Data for review:

· · · ·

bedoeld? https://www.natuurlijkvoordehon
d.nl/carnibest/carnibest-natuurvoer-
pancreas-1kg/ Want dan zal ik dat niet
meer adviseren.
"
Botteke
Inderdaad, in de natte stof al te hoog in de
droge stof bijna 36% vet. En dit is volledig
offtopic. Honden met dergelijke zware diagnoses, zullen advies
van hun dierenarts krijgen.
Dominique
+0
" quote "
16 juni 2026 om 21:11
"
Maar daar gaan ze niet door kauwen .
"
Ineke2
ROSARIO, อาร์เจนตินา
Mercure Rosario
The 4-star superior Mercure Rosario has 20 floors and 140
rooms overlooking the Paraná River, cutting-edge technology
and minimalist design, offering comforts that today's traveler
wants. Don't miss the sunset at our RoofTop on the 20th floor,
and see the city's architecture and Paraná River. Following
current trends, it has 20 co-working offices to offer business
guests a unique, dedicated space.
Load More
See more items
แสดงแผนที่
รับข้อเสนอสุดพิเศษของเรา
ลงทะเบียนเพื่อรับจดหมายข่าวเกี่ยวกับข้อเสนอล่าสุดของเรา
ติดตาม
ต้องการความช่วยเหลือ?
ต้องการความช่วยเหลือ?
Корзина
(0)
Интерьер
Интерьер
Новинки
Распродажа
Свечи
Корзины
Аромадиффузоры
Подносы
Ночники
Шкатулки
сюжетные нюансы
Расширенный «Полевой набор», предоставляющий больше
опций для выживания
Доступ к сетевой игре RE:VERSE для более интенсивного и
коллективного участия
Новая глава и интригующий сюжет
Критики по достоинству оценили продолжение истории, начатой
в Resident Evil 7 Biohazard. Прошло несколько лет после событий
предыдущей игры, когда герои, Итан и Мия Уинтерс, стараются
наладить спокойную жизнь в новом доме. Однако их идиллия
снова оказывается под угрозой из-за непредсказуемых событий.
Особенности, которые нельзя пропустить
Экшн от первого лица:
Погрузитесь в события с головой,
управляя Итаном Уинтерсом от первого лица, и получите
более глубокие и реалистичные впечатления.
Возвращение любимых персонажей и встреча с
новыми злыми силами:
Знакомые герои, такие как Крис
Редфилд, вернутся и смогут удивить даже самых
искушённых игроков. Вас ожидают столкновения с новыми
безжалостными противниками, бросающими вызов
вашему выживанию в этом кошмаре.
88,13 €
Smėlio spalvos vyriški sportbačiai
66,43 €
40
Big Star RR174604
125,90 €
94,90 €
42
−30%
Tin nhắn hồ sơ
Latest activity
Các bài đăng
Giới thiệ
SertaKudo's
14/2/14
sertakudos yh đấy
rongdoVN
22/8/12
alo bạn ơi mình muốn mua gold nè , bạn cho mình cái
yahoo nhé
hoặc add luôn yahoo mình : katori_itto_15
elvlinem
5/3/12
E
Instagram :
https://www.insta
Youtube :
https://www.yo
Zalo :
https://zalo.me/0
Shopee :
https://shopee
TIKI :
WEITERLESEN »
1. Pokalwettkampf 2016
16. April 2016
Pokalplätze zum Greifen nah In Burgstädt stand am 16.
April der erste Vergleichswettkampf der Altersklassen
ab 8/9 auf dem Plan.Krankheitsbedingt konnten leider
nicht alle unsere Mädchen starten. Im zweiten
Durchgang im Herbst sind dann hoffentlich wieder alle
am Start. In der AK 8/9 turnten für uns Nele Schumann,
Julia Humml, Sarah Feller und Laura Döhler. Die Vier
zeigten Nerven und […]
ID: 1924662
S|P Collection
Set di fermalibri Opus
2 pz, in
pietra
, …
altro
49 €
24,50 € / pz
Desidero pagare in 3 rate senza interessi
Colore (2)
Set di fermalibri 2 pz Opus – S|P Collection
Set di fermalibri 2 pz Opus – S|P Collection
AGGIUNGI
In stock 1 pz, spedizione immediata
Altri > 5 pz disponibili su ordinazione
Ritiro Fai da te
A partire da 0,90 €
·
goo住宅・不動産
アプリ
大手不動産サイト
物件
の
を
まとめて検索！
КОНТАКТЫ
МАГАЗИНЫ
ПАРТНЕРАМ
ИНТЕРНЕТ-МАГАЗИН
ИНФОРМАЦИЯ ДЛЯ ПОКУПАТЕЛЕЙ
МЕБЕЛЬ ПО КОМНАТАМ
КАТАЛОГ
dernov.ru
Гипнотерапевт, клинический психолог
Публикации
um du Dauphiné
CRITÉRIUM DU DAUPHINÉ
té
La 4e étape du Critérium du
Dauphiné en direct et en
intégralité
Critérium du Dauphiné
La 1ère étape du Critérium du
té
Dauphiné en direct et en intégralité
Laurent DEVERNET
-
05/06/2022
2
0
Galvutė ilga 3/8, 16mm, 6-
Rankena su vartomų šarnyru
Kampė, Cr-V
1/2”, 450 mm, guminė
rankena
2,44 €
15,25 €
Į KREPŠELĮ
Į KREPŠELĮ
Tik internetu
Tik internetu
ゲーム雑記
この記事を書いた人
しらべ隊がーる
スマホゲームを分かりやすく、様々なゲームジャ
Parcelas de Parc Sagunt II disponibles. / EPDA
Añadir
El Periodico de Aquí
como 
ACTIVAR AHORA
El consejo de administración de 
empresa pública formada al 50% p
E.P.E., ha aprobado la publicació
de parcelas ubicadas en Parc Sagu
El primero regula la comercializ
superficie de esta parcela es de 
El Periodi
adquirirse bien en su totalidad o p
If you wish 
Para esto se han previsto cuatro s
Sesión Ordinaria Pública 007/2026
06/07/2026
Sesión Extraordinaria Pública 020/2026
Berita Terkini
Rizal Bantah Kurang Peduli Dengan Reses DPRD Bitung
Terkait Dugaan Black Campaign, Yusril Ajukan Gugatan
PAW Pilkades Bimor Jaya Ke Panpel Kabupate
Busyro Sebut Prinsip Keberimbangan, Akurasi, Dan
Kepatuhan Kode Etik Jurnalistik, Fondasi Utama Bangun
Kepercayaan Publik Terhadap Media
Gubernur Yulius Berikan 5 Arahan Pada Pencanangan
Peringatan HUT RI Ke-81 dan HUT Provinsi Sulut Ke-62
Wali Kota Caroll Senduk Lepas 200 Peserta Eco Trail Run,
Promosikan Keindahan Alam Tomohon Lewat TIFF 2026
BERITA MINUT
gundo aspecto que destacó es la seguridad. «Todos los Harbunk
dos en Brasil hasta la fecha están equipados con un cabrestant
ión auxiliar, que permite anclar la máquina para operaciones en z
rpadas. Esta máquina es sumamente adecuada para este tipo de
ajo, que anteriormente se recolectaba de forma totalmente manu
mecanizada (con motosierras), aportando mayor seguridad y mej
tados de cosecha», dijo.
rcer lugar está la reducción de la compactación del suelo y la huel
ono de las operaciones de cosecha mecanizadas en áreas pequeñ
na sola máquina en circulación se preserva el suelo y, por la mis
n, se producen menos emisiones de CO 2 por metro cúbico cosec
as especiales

· · · ·

Problem to work on:
For each line above that includes the word "mình", make a copy of that line.

Solution to this task:
alo bạn ơi mình muốn mua gold nè , bạn cho mình cái
hoặc add luôn yahoo mình : katori_itto_15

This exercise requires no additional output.